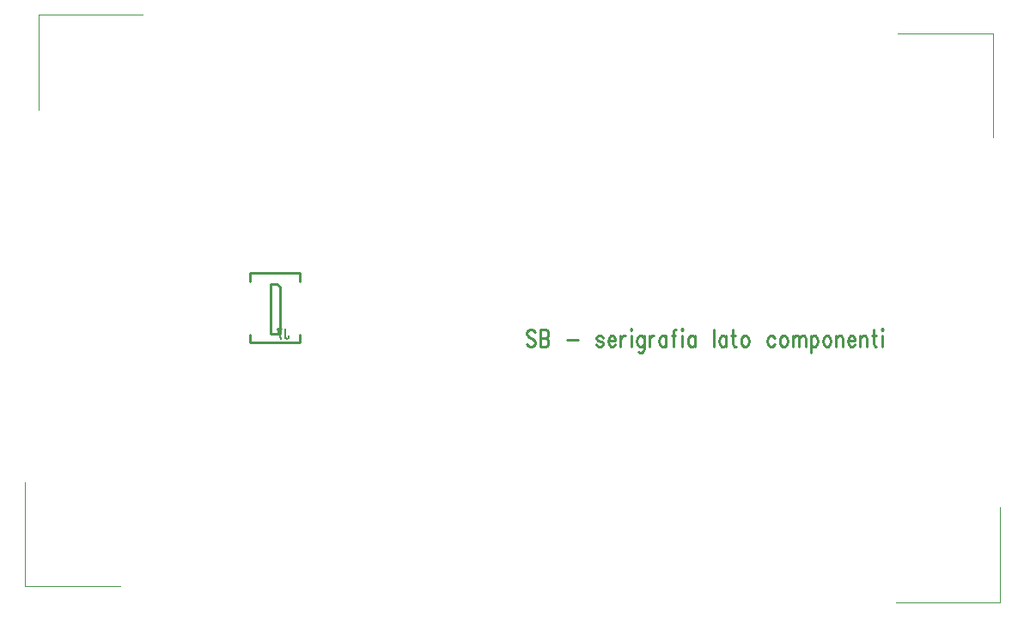
<source format=gbr>
*
*
G04 PADS VX.0 Build Number: 635560 generated Gerber (RS-274-X) file*
G04 PC Version=2.1*
*
%IN "FTC_con_001.pcb"*%
*
%MOIN*%
*
%FSLAX35Y35*%
*
*
*
*
G04 PC Standard Apertures*
*
*
G04 Thermal Relief Aperture macro.*
%AMTER*
1,1,$1,0,0*
1,0,$1-$2,0,0*
21,0,$3,$4,0,0,45*
21,0,$3,$4,0,0,135*
%
*
*
G04 Annular Aperture macro.*
%AMANN*
1,1,$1,0,0*
1,0,$2,0,0*
%
*
*
G04 Odd Aperture macro.*
%AMODD*
1,1,$1,0,0*
1,0,$1-0.005,0,0*
%
*
*
G04 PC Custom Aperture Macros*
*
*
*
*
*
*
G04 PC Aperture Table*
*
%ADD010C,0.01*%
%ADD031C,0.008*%
%ADD040C,0.001*%
*
*
*
*
G04 PC Circuitry*
G04 Layer Name FTC_con_001.pcb - circuitry*
%LPD*%
*
*
G04 PC Custom Flashes*
G04 Layer Name FTC_con_001.pcb - flashes*
%LPD*%
*
*
G04 PC Circuitry*
G04 Layer Name FTC_con_001.pcb - circuitry*
%LPD*%
*
G54D10*
G01X391929Y383858D02*
X395472D01*
Y401969*
X394291Y403150*
X391929*
Y383858*
X403346Y404134D02*
Y407480D01*
X383858*
Y404134*
X403346Y383268D02*
Y380315D01*
X383858*
Y383268*
X494520Y384365D02*
X494066Y384990D01*
X493384Y385303*
X492475*
X491793Y384990*
X491339Y384365*
Y383740*
X491566Y383115*
X491793Y382803*
X492248Y382490*
X493611Y381865*
X494066Y381553*
X494293Y381240*
X494520Y380615*
Y379678*
X494066Y379053*
X493384Y378740*
X492475*
X491793Y379053*
X491339Y379678*
X496566Y385303D02*
Y378740D01*
Y385303D02*
X498611D01*
X499293Y384990*
X499520Y384678*
X499748Y384053*
Y383428*
X499520Y382803*
X499293Y382490*
X498611Y382178*
X496566D02*
X498611D01*
X499293Y381865*
X499520Y381553*
X499748Y380928*
Y379990*
X499520Y379365*
X499293Y379053*
X498611Y378740*
X496566*
X507020Y381553D02*
X511111D01*
X520884Y382178D02*
X520657Y382803D01*
X519975Y383115*
X519293*
X518611Y382803*
X518384Y382178*
X518611Y381553*
X519066Y381240*
X520202Y380928*
X520657Y380615*
X520884Y379990*
Y379678*
X520657Y379053*
X519975Y378740*
X519293*
X518611Y379053*
X518384Y379678*
X522929Y381240D02*
X525657D01*
Y381865*
X525429Y382490*
X525202Y382803*
X524748Y383115*
X524066*
X523611Y382803*
X523157Y382178*
X522929Y381240*
Y380615*
X523157Y379678*
X523611Y379053*
X524066Y378740*
X524748*
X525202Y379053*
X525657Y379678*
X527702Y383115D02*
Y378740D01*
Y381240D02*
X527929Y382178D01*
X528384Y382803*
X528839Y383115*
X529520*
X531566Y385303D02*
X531793Y384990D01*
X532020Y385303*
X531793Y385615*
X531566Y385303*
X531793Y383115D02*
Y378740D01*
X536793Y383115D02*
Y378115D01*
X536566Y377178*
X536339Y376865*
X535884Y376553*
X535202*
X534748Y376865*
X536793Y382178D02*
X536339Y382803D01*
X535884Y383115*
X535202*
X534748Y382803*
X534293Y382178*
X534066Y381240*
Y380615*
X534293Y379678*
X534748Y379053*
X535202Y378740*
X535884*
X536339Y379053*
X536793Y379678*
X538839Y383115D02*
Y378740D01*
Y381240D02*
X539066Y382178D01*
X539520Y382803*
X539975Y383115*
X540657*
X545429D02*
Y378740D01*
Y382178D02*
X544975Y382803D01*
X544520Y383115*
X543839*
X543384Y382803*
X542929Y382178*
X542702Y381240*
Y380615*
X542929Y379678*
X543384Y379053*
X543839Y378740*
X544520*
X544975Y379053*
X545429Y379678*
X549293Y385303D02*
X548839D01*
X548384Y384990*
X548157Y384053*
Y378740*
X547475Y383115D02*
X549066D01*
X551339Y385303D02*
X551566Y384990D01*
X551793Y385303*
X551566Y385615*
X551339Y385303*
X551566Y383115D02*
Y378740D01*
X556566Y383115D02*
Y378740D01*
Y382178D02*
X556111Y382803D01*
X555657Y383115*
X554975*
X554520Y382803*
X554066Y382178*
X553839Y381240*
Y380615*
X554066Y379678*
X554520Y379053*
X554975Y378740*
X555657*
X556111Y379053*
X556566Y379678*
X563839Y385303D02*
Y378740D01*
X568611Y383115D02*
Y378740D01*
Y382178D02*
X568157Y382803D01*
X567702Y383115*
X567020*
X566566Y382803*
X566111Y382178*
X565884Y381240*
Y380615*
X566111Y379678*
X566566Y379053*
X567020Y378740*
X567702*
X568157Y379053*
X568611Y379678*
X571339Y385303D02*
Y379990D01*
X571566Y379053*
X572020Y378740*
X572475*
X570657Y383115D02*
X572248D01*
X575657D02*
X575202Y382803D01*
X574748Y382178*
X574520Y381240*
Y380615*
X574748Y379678*
X575202Y379053*
X575657Y378740*
X576339*
X576793Y379053*
X577248Y379678*
X577475Y380615*
Y381240*
X577248Y382178*
X576793Y382803*
X576339Y383115*
X575657*
X587475Y382178D02*
X587020Y382803D01*
X586566Y383115*
X585884*
X585429Y382803*
X584975Y382178*
X584748Y381240*
Y380615*
X584975Y379678*
X585429Y379053*
X585884Y378740*
X586566*
X587020Y379053*
X587475Y379678*
X590657Y383115D02*
X590202Y382803D01*
X589748Y382178*
X589520Y381240*
Y380615*
X589748Y379678*
X590202Y379053*
X590657Y378740*
X591339*
X591793Y379053*
X592248Y379678*
X592475Y380615*
Y381240*
X592248Y382178*
X591793Y382803*
X591339Y383115*
X590657*
X594520D02*
Y378740D01*
Y381865D02*
X595202Y382803D01*
X595657Y383115*
X596339*
X596793Y382803*
X597020Y381865*
Y378740*
Y381865D02*
X597702Y382803D01*
X598157Y383115*
X598839*
X599293Y382803*
X599520Y381865*
Y378740*
X601566Y383115D02*
Y376553D01*
Y382178D02*
X602020Y382803D01*
X602475Y383115*
X603157*
X603611Y382803*
X604066Y382178*
X604293Y381240*
Y380615*
X604066Y379678*
X603611Y379053*
X603157Y378740*
X602475*
X602020Y379053*
X601566Y379678*
X607475Y383115D02*
X607020Y382803D01*
X606566Y382178*
X606339Y381240*
Y380615*
X606566Y379678*
X607020Y379053*
X607475Y378740*
X608157*
X608611Y379053*
X609066Y379678*
X609293Y380615*
Y381240*
X609066Y382178*
X608611Y382803*
X608157Y383115*
X607475*
X611339D02*
Y378740D01*
Y381865D02*
X612020Y382803D01*
X612475Y383115*
X613157*
X613611Y382803*
X613839Y381865*
Y378740*
X615884Y381240D02*
X618611D01*
Y381865*
X618384Y382490*
X618157Y382803*
X617702Y383115*
X617020*
X616566Y382803*
X616111Y382178*
X615884Y381240*
Y380615*
X616111Y379678*
X616566Y379053*
X617020Y378740*
X617702*
X618157Y379053*
X618611Y379678*
X620657Y383115D02*
Y378740D01*
Y381865D02*
X621339Y382803D01*
X621793Y383115*
X622475*
X622929Y382803*
X623157Y381865*
Y378740*
X625884Y385303D02*
Y379990D01*
X626111Y379053*
X626566Y378740*
X627020*
X625202Y383115D02*
X626793D01*
X629066Y385303D02*
X629293Y384990D01*
X629520Y385303*
X629293Y385615*
X629066Y385303*
X629293Y383115D02*
Y378740D01*
G54D31*
X397616Y385715D02*
Y382715D01*
X397752Y382152*
X397889Y381965*
X398161Y381777*
X398434*
X398707Y381965*
X398843Y382152*
X398979Y382715*
Y383090*
X394479Y385715D02*
X395843Y381777D01*
X396389Y385715D02*
X394479D01*
G54D40*
X634646Y279528D02*
X674803D01*
Y316535*
X672441Y460236D02*
Y500394D01*
X635433*
X296457Y325984D02*
Y285827D01*
X333465*
X342126Y507874D02*
X301969D01*
Y470866*
X0Y0D02*
M02*

</source>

------------------------------------------------

Assignment
Using the records above, list each line that includes "Custom".

Solution for this task
G04 PC Custom Aperture Macros*
G04 PC Custom Flashes*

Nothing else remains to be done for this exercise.